According to expert judgments, by 2015 the world market of superwires will reach $696 mln, which will twice exceed the level of 2009. Sudyev noted in the above publication: "The segment of wires of over 800 M Pa strength, to which a major part of our products relates, made up approximately 27 percent of the market as of 2009, and it will approach 50 percent by 2015." The Russian market of this product is modest yet: $12 mln in 2009 and $34 mln by 2015, which makes up 5 percent of the world indicator. However, according to the marketing analysis, after commissioning of national production, our country can hold 15 percent of the cable market.
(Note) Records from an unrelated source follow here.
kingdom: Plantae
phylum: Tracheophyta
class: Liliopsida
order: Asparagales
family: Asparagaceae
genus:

The main part of the project financing (450 mln rubles) is provided by the Rusnano open joint stock company. The Bochvar Institute invested 570 mln rubles, mainly in the form of its intellectual property and equipment. By the end of 2014, almost 50 t of nanostructured wires will be manufactured annually in the territory of the institute, which includes two shops with high-power presses, large melting furnaces and other industrial equipment. The perspective (2014-2017) plans are connected with organization of a large-scale commercial production of the said materials at the Chepetsk Mechanical Plant (Glazov, Udmurtia), a major enterprise of the Ural Region, which produces products based on zirconium alloys, natural and depleted uranium, calcium metal and its compounds. Substantial production capacities will be released from 2014 at the plant under the program of diversification (reorientation of market outlets) of superconducting material production for ITER. But they will be put to their proper use, namely, for production of four main types of nanowires with the output of 200 t annually, which have the most solvent demand in the market.